Premessa - Il Ministero del Lavoro e delle Politiche Sociali, in risposta all’interpello n. 29/2013, ha chiarito che in caso di licenziamento disciplinare sussiste sia il diritto all'ASpI del lavoratore sia il dovere del relativo versamento contributivo a carico del datore di lavoro.
Il quesito - Il CNO dei Consulenti del Lavoro ha avanzato richiesta d’interpello in merito alla possibilità o meno di percepire l’ASpI e il conseguente obbligo del datore di lavoro di versare il contributo di cui all’art. 2, c. 31 della L. n. 92/2012, nell’ipotesi di licenziamento disciplinare per giustificato motivo soggettivo o per giusta causa. In particolare, è stato chiesto se il licenziamento disciplinare possa costituire un’ipotesi di disoccupazione “involontaria”, per la quale è prevista la concessione della predetta indennità.

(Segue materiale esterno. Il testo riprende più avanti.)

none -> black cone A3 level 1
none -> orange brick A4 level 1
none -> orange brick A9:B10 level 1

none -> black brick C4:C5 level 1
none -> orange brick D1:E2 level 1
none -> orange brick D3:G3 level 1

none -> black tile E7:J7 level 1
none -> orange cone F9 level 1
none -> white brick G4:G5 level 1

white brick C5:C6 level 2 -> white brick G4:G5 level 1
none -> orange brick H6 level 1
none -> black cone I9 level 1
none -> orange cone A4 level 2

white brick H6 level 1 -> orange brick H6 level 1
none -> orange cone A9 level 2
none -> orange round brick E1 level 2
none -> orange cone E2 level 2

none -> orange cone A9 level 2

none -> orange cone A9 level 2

Ticket licenziamento – La Riforma Fornero (L. n. 92/2012) all’art. 2 ha introdotto sia il nuovo ammortizzatore sociale (ASpI), con l’intento di fornire un’indennità di disoccupazione ai lavoratori colpiti da disoccupazione involontaria sia un contributo a carico del datore di lavoro per i casi di interruzione di rapporti di lavoro a tempo indeterminato, dovuto nelle stesse ipotesi che darebbero diritto all’ASpI. Tale normativa evidenzia che, le cause di esclusione dall’ASpI e del contributo a carico del datore di lavoro sono tassative e riguardano i casi di dimissioni (con l’eccezione delle dimissioni per giusta causa, ovvero delle dimissioni intervenute durante il periodo di maternità tutelato dalla legge) e di risoluzione consensuale del rapporto di lavoro. Pertanto, non è possibile escludere che l’indennità di cui al comma 1 e il contributo di cui al comma 31 dell’art. 2, L. n. 92/201 siano corrisposti in ipotesi di licenziamento disciplinare.

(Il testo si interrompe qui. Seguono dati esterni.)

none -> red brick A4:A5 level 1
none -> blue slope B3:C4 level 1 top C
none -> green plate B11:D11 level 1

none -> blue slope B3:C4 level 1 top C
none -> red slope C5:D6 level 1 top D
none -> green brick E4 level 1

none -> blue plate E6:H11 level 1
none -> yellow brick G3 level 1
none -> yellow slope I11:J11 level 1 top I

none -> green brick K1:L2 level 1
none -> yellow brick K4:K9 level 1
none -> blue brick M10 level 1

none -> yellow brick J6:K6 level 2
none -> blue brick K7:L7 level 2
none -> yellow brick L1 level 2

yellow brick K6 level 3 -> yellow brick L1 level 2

Corte Costituzionale - A confermare il suddetto orientamento è intervenuto la Corte Costituzionale (sentenza n. 405/2001) stabilendo che, in caso di licenziamento disciplinare, venisse corrisposta l’indennità di maternità, pronunciandosi nel senso di ritenere che una sua esclusione integrasse una violazione degli artt. 31 e 37 della Costituzione, in quanto alla protezione della maternità andava attribuito un rilievo superiore rispetto alla ragione del licenziamento, trovando già “il fatto che ha dato causa al licenziamento [...] comunque in esso efficace sanzione”.

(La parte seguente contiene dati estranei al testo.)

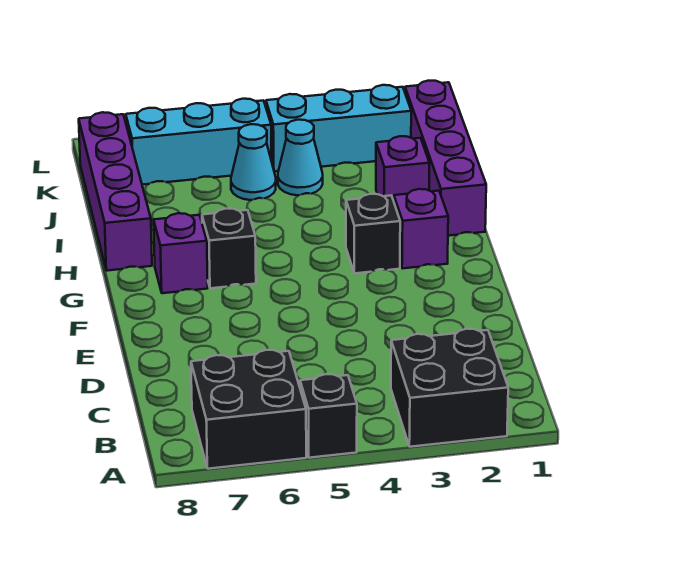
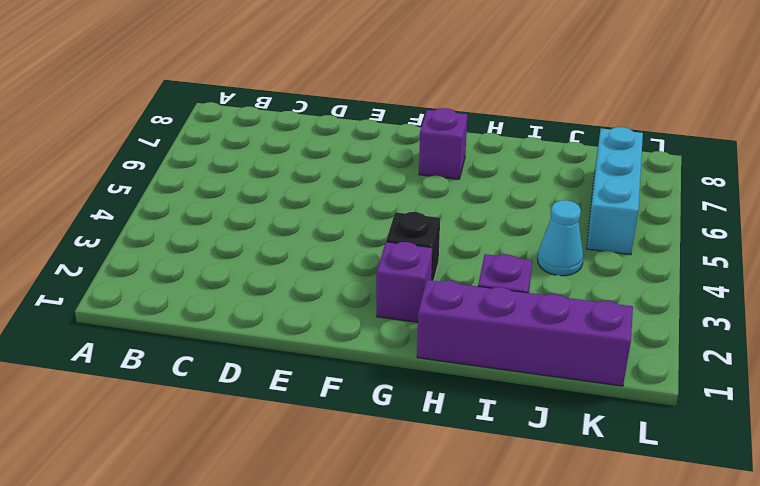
none -> black brick A2:B3 level 1
none -> black brick A5 level 1
none -> black brick A6:B7 level 1

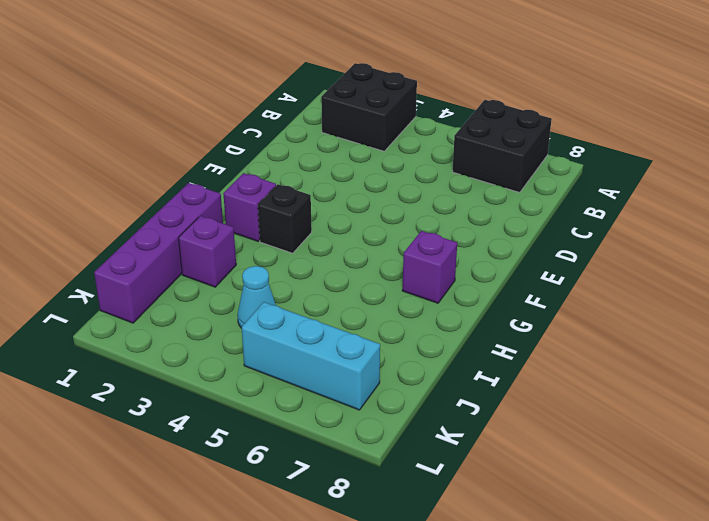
none -> black brick A5 level 1
none -> black brick G6 level 1
none -> purple brick H8:K8 level 1

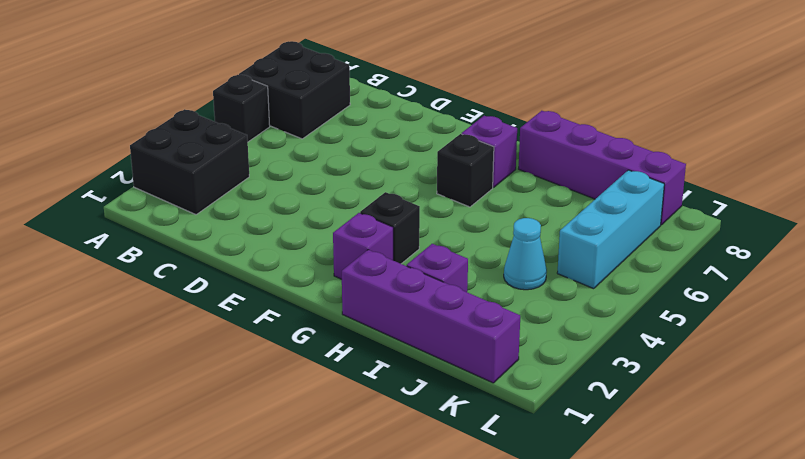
none -> cyan cone J5 level 1
none -> cyan brick K2:K4 level 1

Risposta MLPS – Per rispondere al quesito posto, il MLPS si rifà proprio alla su menzionata sentenza in quanto, analogamente a quanto argomentato dalla Corte a proposito della corresponsione dell’indennità di maternità, anche nel caso di specie il licenziamento disciplinare può essere considerato un’adeguata risposta dell’ordinamento al comportamento del lavoratore, pertanto negare la corresponsione della ASpI costituirebbe un’ulteriore reazione sanzionatoria nei suoi confronti. Per quanto riguarda invece l’inquadramento del licenziamento disciplinare, viene chiarito che non può ex ante essere qualificato come disoccupazione “volontaria”. Ciò in quanto la sanzione del licenziamento quale conseguenza di una condotta posta in essere dal lavoratore, sia pur essa volontaria, non è “automatica” senza contare l’impugnabilità dello stesso. In tali casi, afferma il MLPS, potrebbe risultare peraltro iniquo negare la protezione assicurata dall’ASpI nell’ipotesi in cui il giudice ordinario dovesse successivamente ritenere illegittimo il licenziamento impugnato. In definitivo, il Ministero del Welfare afferma che non sembrano esservi margini per negare il contributo a carico del datore di lavoro previsto dall’art. 2, comma 31 della L. 92/2012, in quanto lo stesso è dovuto “per le causali che, indipendente dal requisito contributivo, darebbero diritto all’ASpI”.